Beyond the discipline of the home and the school, all have to meet the stern discipline of life. How to meet this wisely is a lesson that should be made plain to every child and to every young person. It is true that God loves us, that He is working for our happiness, and that, if His law had always been obeyed, we would never have known suffering. It is no less true that, in this world, as the result of sin, suffering, trouble, and burdens come to every life. We should teach children and youth to meet bravely these troubles and burdens. We should give them sympathy but never foster self-pity. What they need is that which stimulates and strengthens rather than weakens.

This world is not a parade ground, it is a battlefield. All are called to endure hardness, as good soldiers. Let young people be taught that the true test of character is found in the willingness to bear burdens, to take the hard place, to do the work that needs to be done, though it bring no earthly recognition or reward.

The true way of dealing with trial is not by seeking to escape it but by transforming it. This applies to all discipline, the earlier as well as the later. The neglect of the child's earliest training, and the consequent strengthening of wrong tendencies, makes the succeeding education more difficult, and too often causes discipline to be a painful process. Painful it must be to the lower nature, crossing, as it does, the natural desires and inclinations, but the pain may be lost sight of in a higher joy.

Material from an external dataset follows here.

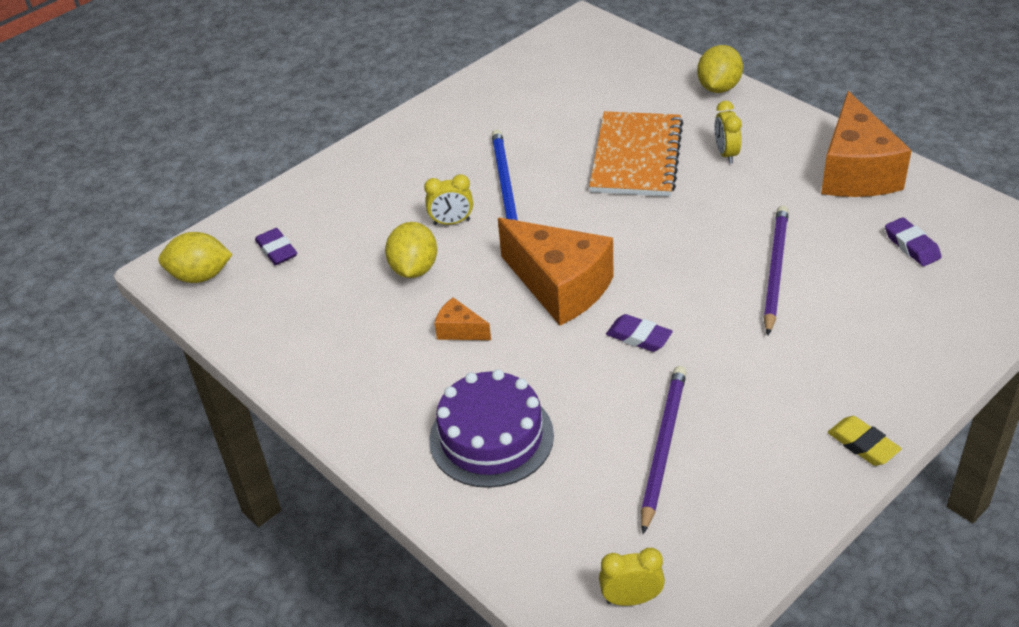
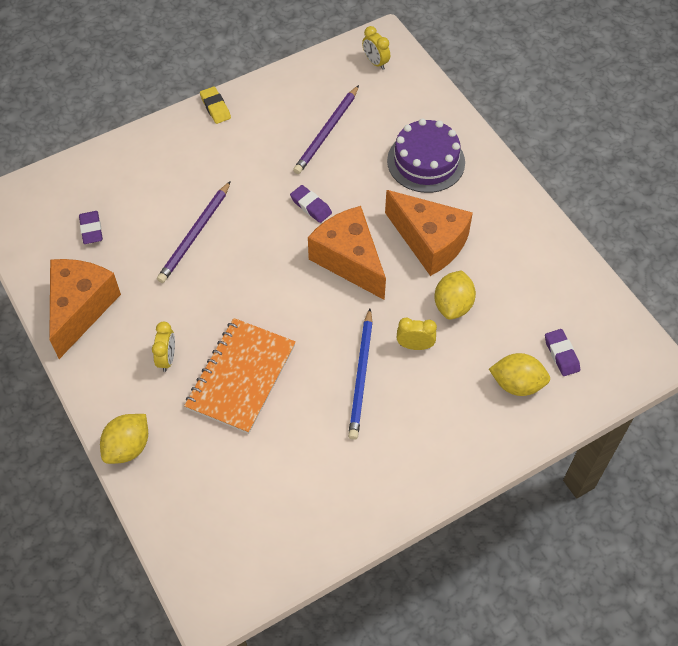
camera: 170 degrees left, 15 degrees up
yellow lemon [158,232,233,283] -> yellow lemon moved to [489,353,550,396]
orange cheese [435,297,491,340] -> orange cheese [385,190,473,276], size x2.27
yellow clock [599,548,665,606] -> yellow clock turned 45 degrees clockwise [362,26,390,70]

Let children and youth be taught that every mistake, every fault, every difficulty, conquered, becomes a stepping-stone to better and higher things. Through such experiences all who have ever made life worth living have achieved success.

"The heights by great men reached and kept

Were not attained by sudden flight,

But they, while their companions slept,

Were toiling upward in the night."

"We rise by things that are under our feet;

By what we have mastered of good and gain;

By the pride deposed and the passion slain,

And the vanquished ills that we hourly meet."

We "do not look at the things which are seen, but at the things which are not seen. For the things which are seen are temporary, but the things which are not seen are eternal." 2 Corinthians 4:18. The exchange we make in the denial of selfish desires and inclinations is an exchange of the worthless and transitory for the precious and enduring. This is not sacrifice, but infinite gain.

"Something better" is the watchword of education, the law of all true living. Whatever Christ asks us to renounce, He offers something better in its stead. Often young people cherish objects, pursuits, and pleasures that may not appear to be evil but that fall short of the highest good. Let them be directed to something better than display, ambition, or self-indulgence. Bring them into contact with truer beauty, with loftier principles, and with nobler lives. Point them to the One "altogether lovely." When once the gaze is fixed upon Him, the life finds its center. The youthful enthusiasm, generous devotion, and passionate ardor find here their true object. Duty becomes a delight and sacrifice a pleasure. To honor Christ, to become like Him, to work for Him, is life's highest ambition and greatest joy.

"The love of Christ compels us." 2 Corinthians 5:14.

*Partial definition of nice: fastidious, refined, delicate, precise, discriminative; calling for great care, accuracy, tact; having high standards of conduct.